“Being a diplomat is no career for a woman who wants to have a family,” said the consul.
“By the time you’re ready to get married he’ll be married,” said my mother.
“Don’t put off having children,” said the prominent professor.
Jane Eisner’s recent editorial Marriage Agenda brought back me to the 80s and 90s. As I finished high school, made my way through college and began graduate school, my elders were filled with advice about family planning. In the Jewish community, where concerns of assimilation reached a fever pitch, there was a very strong chorus that promoted marriage and childbearing. Eisner’s piece, which laments the high rates of intermarriage, the delaying of marriage, or even choosing not getting married sounded eerily like a retro recording of days gone by.
As a young woman, I followed the wisdom I received. I was married by 25 and had my first child in my twenties and my second by 32. I did miscarry but I was young and healthy and conception followed with ease. In my 40s, I have healthy older children and a strong marriage.
But to suggest that this has been an easy path or one that comes without costs is foolish.
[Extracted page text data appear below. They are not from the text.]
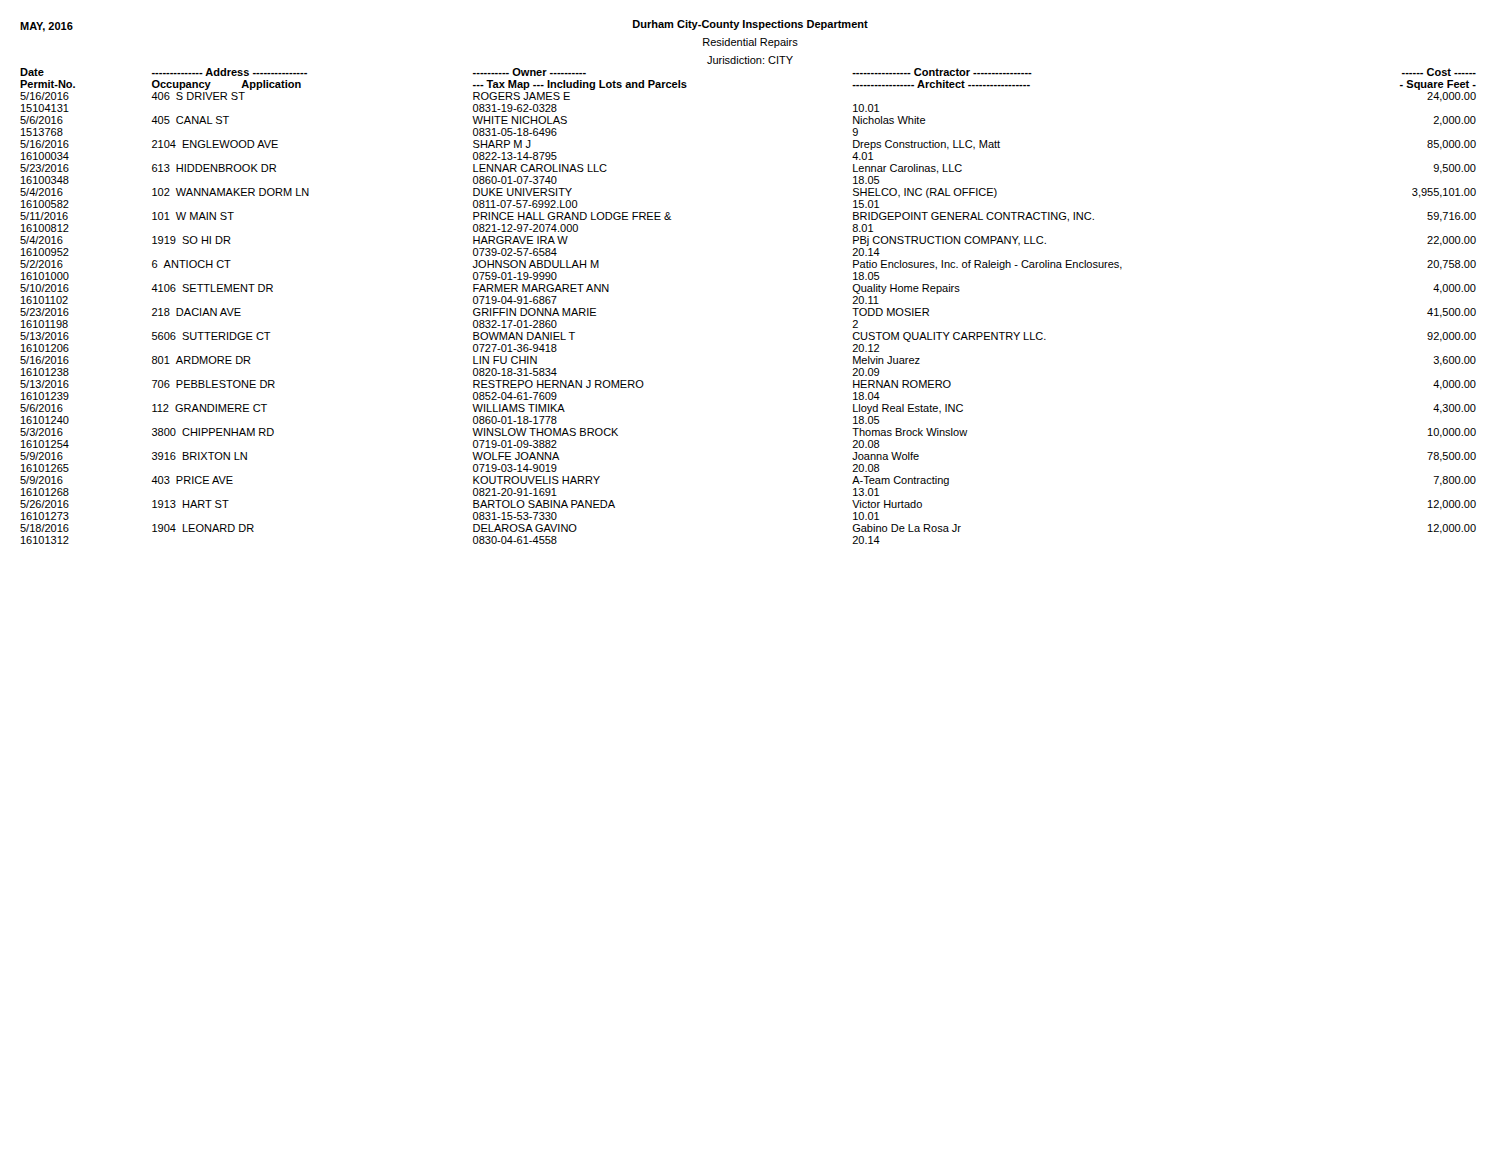MAY, 2016
Durham City-County Inspections Department
Residential Repairs
Jurisdiction: CITY
| Date | -------------- Address --------------- | ---------- Owner ---------- | ---------------- Contractor ---------------- | ------ Cost ------ |
| --- | --- | --- | --- | --- |
| Permit-No. | Occupancy Application | --- Tax Map --- Including Lots and Parcels | ----------------- Architect ----------------- | - Square Feet - |
| 5/16/2016 | 406 S DRIVER ST | ROGERS JAMES E | | 24,000.00 |
| 15104131 | | 0831-19-62-0328 | 10.01 | |
| 5/6/2016 | 405 CANAL ST | WHITE NICHOLAS | Nicholas White | 2,000.00 |
| 1513768 | | 0831-05-18-6496 | 9 | |
| 5/16/2016 | 2104 ENGLEWOOD AVE | SHARP M J | Dreps Construction, LLC, Matt | 85,000.00 |
| 16100034 | | 0822-13-14-8795 | 4.01 | |
| 5/23/2016 | 613 HIDDENBROOK DR | LENNAR CAROLINAS LLC | Lennar Carolinas, LLC | 9,500.00 |
| 16100348 | | 0860-01-07-3740 | 18.05 | |
| 5/4/2016 | 102 WANNAMAKER DORM LN | DUKE UNIVERSITY | SHELCO, INC (RAL OFFICE) | 3,955,101.00 |
| 16100582 | | 0811-07-57-6992.L00 | 15.01 | |
| 5/11/2016 | 101 W MAIN ST | PRINCE HALL GRAND LODGE FREE & | BRIDGEPOINT GENERAL CONTRACTING, INC. | 59,716.00 |
| 16100812 | | 0821-12-97-2074.000 | 8.01 | |
| 5/4/2016 | 1919 SO HI DR | HARGRAVE IRA W | PBj CONSTRUCTION COMPANY, LLC. | 22,000.00 |
| 16100952 | | 0739-02-57-6584 | 20.14 | |
| 5/2/2016 | 6 ANTIOCH CT | JOHNSON ABDULLAH M | Patio Enclosures, Inc. of Raleigh - Carolina Enclosures, | 20,758.00 |
| 16101000 | | 0759-01-19-9990 | 18.05 | |
| 5/10/2016 | 4106 SETTLEMENT DR | FARMER MARGARET ANN | Quality Home Repairs | 4,000.00 |
| 16101102 | | 0719-04-91-6867 | 20.11 | |
| 5/23/2016 | 218 DACIAN AVE | GRIFFIN DONNA MARIE | TODD MOSIER | 41,500.00 |
| 16101198 | | 0832-17-01-2860 | 2 | |
| 5/13/2016 | 5606 SUTTERIDGE CT | BOWMAN DANIEL T | CUSTOM QUALITY CARPENTRY LLC. | 92,000.00 |
| 16101206 | | 0727-01-36-9418 | 20.12 | |
| 5/16/2016 | 801 ARDMORE DR | LIN FU CHIN | Melvin Juarez | 3,600.00 |
| 16101238 | | 0820-18-31-5834 | 20.09 | |
| 5/13/2016 | 706 PEBBLESTONE DR | RESTREPO HERNAN J ROMERO | HERNAN ROMERO | 4,000.00 |
| 16101239 | | 0852-04-61-7609 | 18.04 | |
| 5/6/2016 | 112 GRANDIMERE CT | WILLIAMS TIMIKA | Lloyd Real Estate, INC | 4,300.00 |
| 16101240 | | 0860-01-18-1778 | 18.05 | |
| 5/3/2016 | 3800 CHIPPENHAM RD | WINSLOW THOMAS BROCK | Thomas Brock Winslow | 10,000.00 |
| 16101254 | | 0719-01-09-3882 | 20.08 | |
| 5/9/2016 | 3916 BRIXTON LN | WOLFE JOANNA | Joanna Wolfe | 78,500.00 |
| 16101265 | | 0719-03-14-9019 | 20.08 | |
| 5/9/2016 | 403 PRICE AVE | KOUTROUVELIS HARRY | A-Team Contracting | 7,800.00 |
| 16101268 | | 0821-20-91-1691 | 13.01 | |
| 5/26/2016 | 1913 HART ST | BARTOLO SABINA PANEDA | Victor Hurtado | 12,000.00 |
| 16101273 | | 0831-15-53-7330 | 10.01 | |
| 5/18/2016 | 1904 LEONARD DR | DELAROSA GAVINO | Gabino De La Rosa Jr | 12,000.00 |
| 16101312 | | 0830-04-61-4558 | 20.14 | |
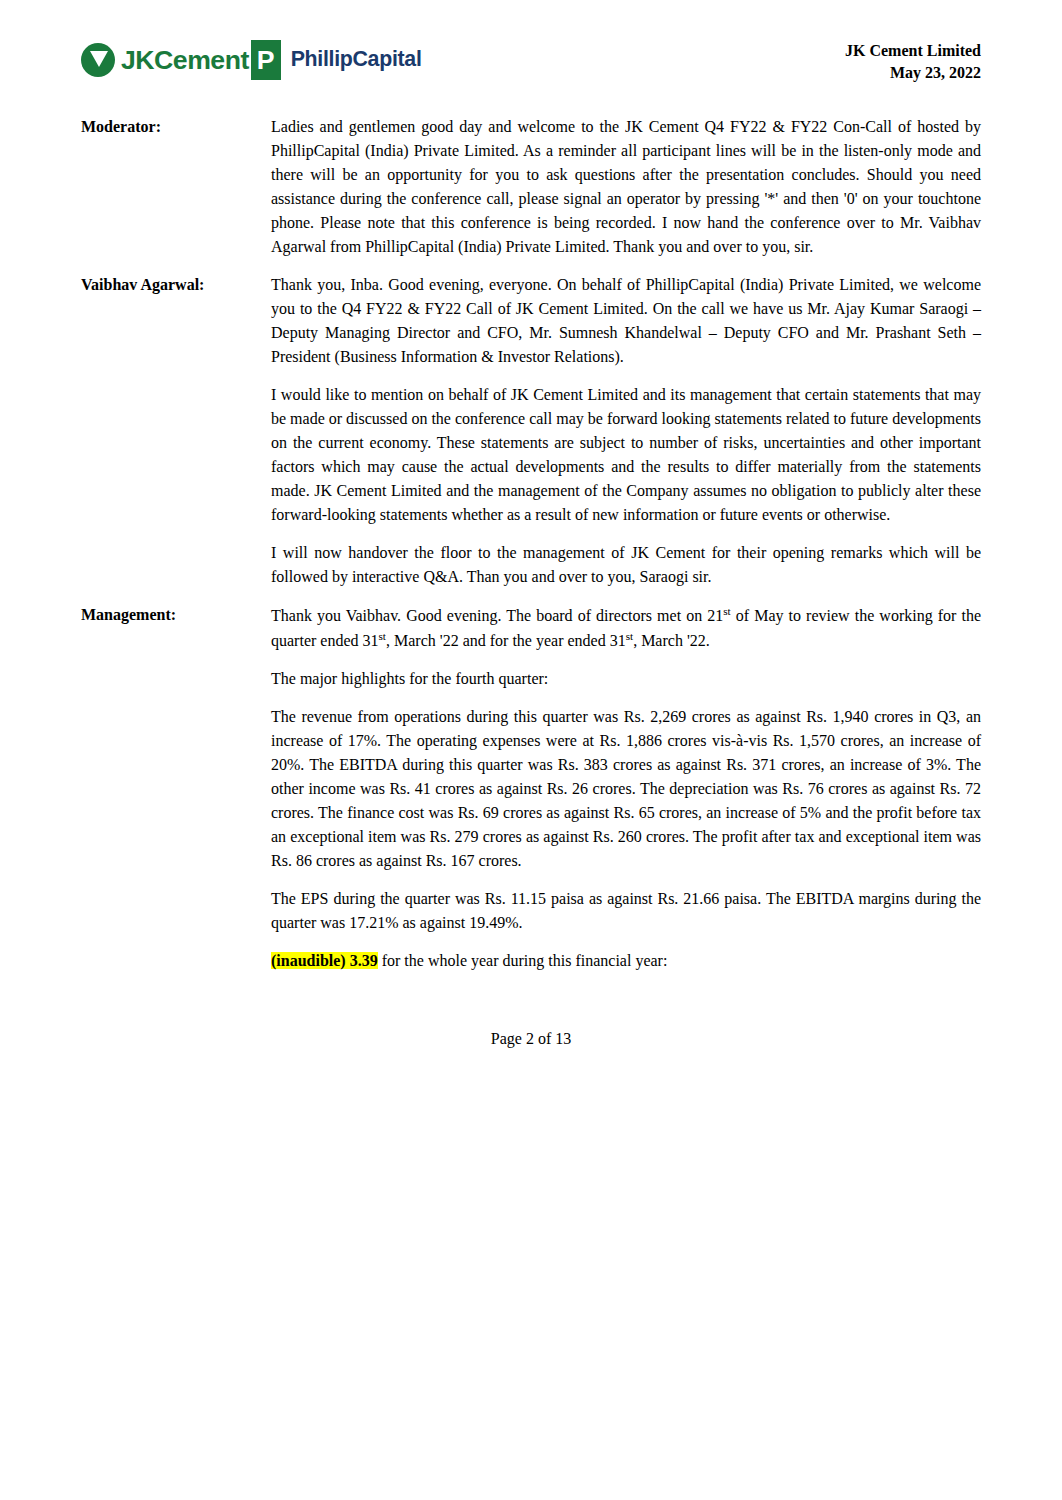JKCement P
PhillipCapital
JK Cement Limited
May 23, 2022
| Moderator: | Ladies and gentlemen good day and welcome to the JK Cement Q4 FY22 & FY22 Con-Call of hosted by PhillipCapital (India) Private Limited. As a reminder all participant lines will be in the listen-only mode and there will be an opportunity for you to ask questions after the presentation concludes. Should you need assistance during the conference call, please signal an operator by pressing '*' and then '0' on your touchtone phone. Please note that this conference is being recorded. I now hand the conference over to Mr. Vaibhav Agarwal from PhillipCapital (India) Private Limited. Thank you and over to you, sir. |
| Vaibhav Agarwal: | Thank you, Inba. Good evening, everyone. On behalf of PhillipCapital (India) Private Limited, we welcome you to the Q4 FY22 & FY22 Call of JK Cement Limited. On the call we have us Mr. Ajay Kumar Saraogi – Deputy Managing Director and CFO, Mr. Sumnesh Khandelwal – Deputy CFO and Mr. Prashant Seth – President (Business Information & Investor Relations). I would like to mention on behalf of JK Cement Limited and its management that certain statements that may be made or discussed on the conference call may be forward looking statements related to future developments on the current economy. These statements are subject to number of risks, uncertainties and other important factors which may cause the actual developments and the results to differ materially from the statements made. JK Cement Limited and the management of the Company assumes no obligation to publicly alter these forward-looking statements whether as a result of new information or future events or otherwise. I will now handover the floor to the management of JK Cement for their opening remarks which will be followed by interactive Q&A. Than you and over to you, Saraogi sir. |
| Management: | Thank you Vaibhav. Good evening. The board of directors met on 21 st of May to review the working for the quarter ended 31 st , March '22 and for the year ended 31 st , March '22. The major highlights for the fourth quarter: The revenue from operations during this quarter was Rs. 2,269 crores as against Rs. 1,940 crores in Q3, an increase of 17%. The operating expenses were at Rs. 1,886 crores vis-à-vis Rs. 1,570 crores, an increase of 20%. The EBITDA during this quarter was Rs. 383 crores as against Rs. 371 crores, an increase of 3%. The other income was Rs. 41 crores as against Rs. 26 crores. The depreciation was Rs. 76 crores as against Rs. 72 crores. The finance cost was Rs. 69 crores as against Rs. 65 crores, an increase of 5% and the profit before tax an exceptional item was Rs. 279 crores as against Rs. 260 crores. The profit after tax and exceptional item was Rs. 86 crores as against Rs. 167 crores. The EPS during the quarter was Rs. 11.15 paisa as against Rs. 21.66 paisa. The EBITDA margins during the quarter was 17.21% as against 19.49%. (inaudible) 3.39 for the whole year during this financial year: |
Page 2 of 13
I was still very much figuring out who I wanted to be when I met the man I married. Instead of going off to Israel and entering rabbinical school, I stayed in the United States. Coming to understand myself in relationship to him would mean nearly a decade before I realized my desire to go to rabbinic school. And realizing that dream –while raising two small children-took a toll on our marriage. Having our children before our careers were launched was financially challenging. Studies have shown that delaying childbearing for educated professionals correlates with significantly higher lifetime earning potential. As we face paying for college this is something I worry about. I do not regret my choices but am realistic about the trade offs. It is too simplistic to recommend that we encourage marriage and early childbearing.
In 1984, my teacher and mentor feminist historian Paula Hyman called on the Jewish community to set up day care and find other ways of supporting families. Had her suggestions been implemented, we may have chosen to have two more kids or we may have set up college funds. Paula did support me when I chose to get pregnant as a graduate student at Yale, but not all my professors –even the female ones –even the Jewish ones- felt the same way. Recently, listening to several feminist thinkers debate the pros and cons of delaying parenthood on my local NPR station, it was once again clear to me that larger societal changes need to take place in order for people to feel like marriage and/or parenting are not in opposition to careers or professional life. I agree that it is helpful to be clear about the challenges of ‘having it all’ but let us not return to an era that suggests that marriage and babies are the solution. We need to recognize that family life is not the only way people make significant contributions to society and encourage involvement in Jewish life no matter marital/partnership/family status. All choices come at a price.
Buried in Eisner’s piece is a critique of the Jewish community for paying too much attention to Israel engagement and not enough on marriage and parenting. I wish she had fully developed her vision of policy changes that the Jewish community might push for more broadly.
For those who do want families, we need paid parental leave –for all parents regardless of gender or marital status. We need to help make day care affordable. We need preventative health care and flex time for soccer matches and science fairs. We need equal pay for women and men. We need reasonable expectations instead of 80 hour work weeks. It is easy to play the blame game or to wallow in regret, but if we are really interested in supporting Jewish family life then we need to roll up our sleeves, engage with public policy, open our wallets, think creatively, and work for broad systemic change.